▸ **Exercise requirements**
Every line from the line containing "如果您拍摄的公寓照片 的 正在装修，但画面中仍有一些不" to the end of the data must appear in the answer exactly as it appears there, and nothing else.

[Transcribed page contents]

- - - - -

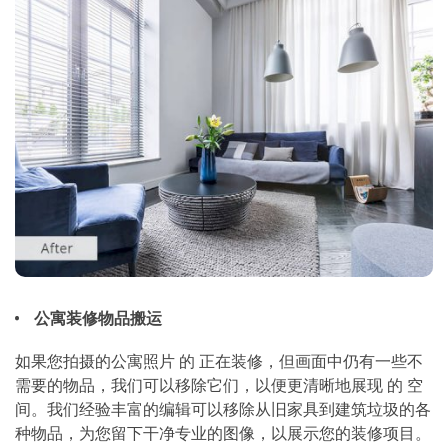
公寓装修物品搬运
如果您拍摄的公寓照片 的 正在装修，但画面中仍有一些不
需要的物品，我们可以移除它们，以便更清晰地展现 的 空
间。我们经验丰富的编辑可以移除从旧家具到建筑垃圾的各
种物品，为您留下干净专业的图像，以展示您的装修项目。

- - - - -

▸ **Result**
如果您拍摄的公寓照片 的 正在装修，但画面中仍有一些不
需要的物品，我们可以移除它们，以便更清晰地展现 的 空
间。我们经验丰富的编辑可以移除从旧家具到建筑垃圾的各
种物品，为您留下干净专业的图像，以展示您的装修项目。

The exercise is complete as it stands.